|Pathologically Eclectic Rubbish Lister|
Perl in programming contests and problem solvingby rsFalse (Pilgrim)
|on Jul 25, 2017 at 20:49 UTC||Need Help??|
rsFalse has asked for the
wisdom of the Perl Monks concerning the following question:
There are many programming contests and websites for problem solving. Do you like to solve problems and when do you use Perl? Can you suggest programming contests or websites with string problems or something at which Perl excels?
Usually in programming contests there are algorithmic problems. You are given some task, which contain: 1. problems description, 2. input constraints and format, 3. output format, 4. time and memory limits. Then you write and submit some code, and testing system tests your code using some test cases which you do not know, except you know constraints. After testing, system tells verdict: accepted, wrong-answer, time-limit-exceeded or something else.
Some examples of online contests are: codeforces (many languages available, Perl including), topcoder; some examples of online judges are: SPOJ, ProjectEuler, Timus, Rosalind. Some online judges like Project Euler accepts only answers, not code. Majority of people write solutions for these problems in C++ language. Less people use Java, C, Python, Pascal. That is because C++ is fast and short to express and have macros. Many problems are composed in such way that only very fast algorithm can solve all edge cases in a given time limit. For example if author's solution solve the problem in 1 s, then time limit can be set around 2-5 s. If author solved with C++, then it is often impossible to achieve such speed with higher level languages, like Perl or Python. So, Perl was used mostly not in usual competitive programming, but in golf contests :D
I am using Perl in contests for fun and am solving easiest tasks, when tasks which are more difficult require better understanding of algorithms and data structures.

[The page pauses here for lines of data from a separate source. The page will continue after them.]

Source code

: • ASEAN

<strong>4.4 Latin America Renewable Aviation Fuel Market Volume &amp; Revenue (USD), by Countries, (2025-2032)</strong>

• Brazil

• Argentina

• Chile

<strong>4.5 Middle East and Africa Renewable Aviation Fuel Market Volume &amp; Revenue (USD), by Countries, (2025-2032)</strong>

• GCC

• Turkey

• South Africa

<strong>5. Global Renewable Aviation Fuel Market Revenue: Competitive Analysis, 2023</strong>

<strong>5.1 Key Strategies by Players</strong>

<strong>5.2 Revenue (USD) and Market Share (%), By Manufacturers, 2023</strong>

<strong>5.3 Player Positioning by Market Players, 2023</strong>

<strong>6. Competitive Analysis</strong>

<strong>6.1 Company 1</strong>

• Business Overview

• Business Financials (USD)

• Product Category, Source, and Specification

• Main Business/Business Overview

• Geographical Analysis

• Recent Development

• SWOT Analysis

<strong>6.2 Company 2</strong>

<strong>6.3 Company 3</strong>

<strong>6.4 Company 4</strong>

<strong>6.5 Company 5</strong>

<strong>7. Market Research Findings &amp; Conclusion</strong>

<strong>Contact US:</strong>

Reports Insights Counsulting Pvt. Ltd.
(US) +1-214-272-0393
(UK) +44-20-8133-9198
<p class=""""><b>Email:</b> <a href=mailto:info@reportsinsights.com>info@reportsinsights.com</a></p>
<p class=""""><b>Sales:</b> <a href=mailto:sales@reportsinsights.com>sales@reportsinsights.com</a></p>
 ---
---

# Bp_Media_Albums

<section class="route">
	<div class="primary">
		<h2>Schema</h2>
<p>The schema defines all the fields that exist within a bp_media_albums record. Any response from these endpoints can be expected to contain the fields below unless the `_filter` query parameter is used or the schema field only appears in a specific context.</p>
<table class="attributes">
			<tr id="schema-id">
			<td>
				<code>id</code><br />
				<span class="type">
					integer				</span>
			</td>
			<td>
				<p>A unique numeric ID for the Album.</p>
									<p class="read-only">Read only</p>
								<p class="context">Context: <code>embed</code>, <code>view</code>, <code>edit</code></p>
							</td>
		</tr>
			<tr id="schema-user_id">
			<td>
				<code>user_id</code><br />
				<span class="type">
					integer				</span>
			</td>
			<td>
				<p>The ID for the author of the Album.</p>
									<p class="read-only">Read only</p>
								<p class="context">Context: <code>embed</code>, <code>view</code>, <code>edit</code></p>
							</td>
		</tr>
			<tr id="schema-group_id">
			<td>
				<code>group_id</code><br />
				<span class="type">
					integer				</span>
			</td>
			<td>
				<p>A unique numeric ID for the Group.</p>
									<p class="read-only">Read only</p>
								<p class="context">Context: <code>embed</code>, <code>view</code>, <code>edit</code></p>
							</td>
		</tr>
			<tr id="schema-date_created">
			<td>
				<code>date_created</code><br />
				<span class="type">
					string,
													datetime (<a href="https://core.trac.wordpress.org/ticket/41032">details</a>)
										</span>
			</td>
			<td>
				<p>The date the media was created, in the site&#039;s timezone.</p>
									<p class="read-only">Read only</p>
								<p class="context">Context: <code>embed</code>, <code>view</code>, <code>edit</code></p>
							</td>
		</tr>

If you want to try Perl in solving some string problems, I can suggest codeforces.com -> problemset and choose tag "strings". You can see pieces of test cases and solutions of other users to comparison code and comparison time program consumed on each test case. If you have a nice solution for a problem or you are stuck in it you can start discussion here(?). Websites have their own forums/blogs for discussing problems, but usually these discussions are not language specific. That discussions can be about which Perl structures to use to gain better speed or similar. While using Perl I've discovered that many my solutions on simple tasks are about the same speed as Python users. And do you know if any of more popular online judge systems are written in Perl?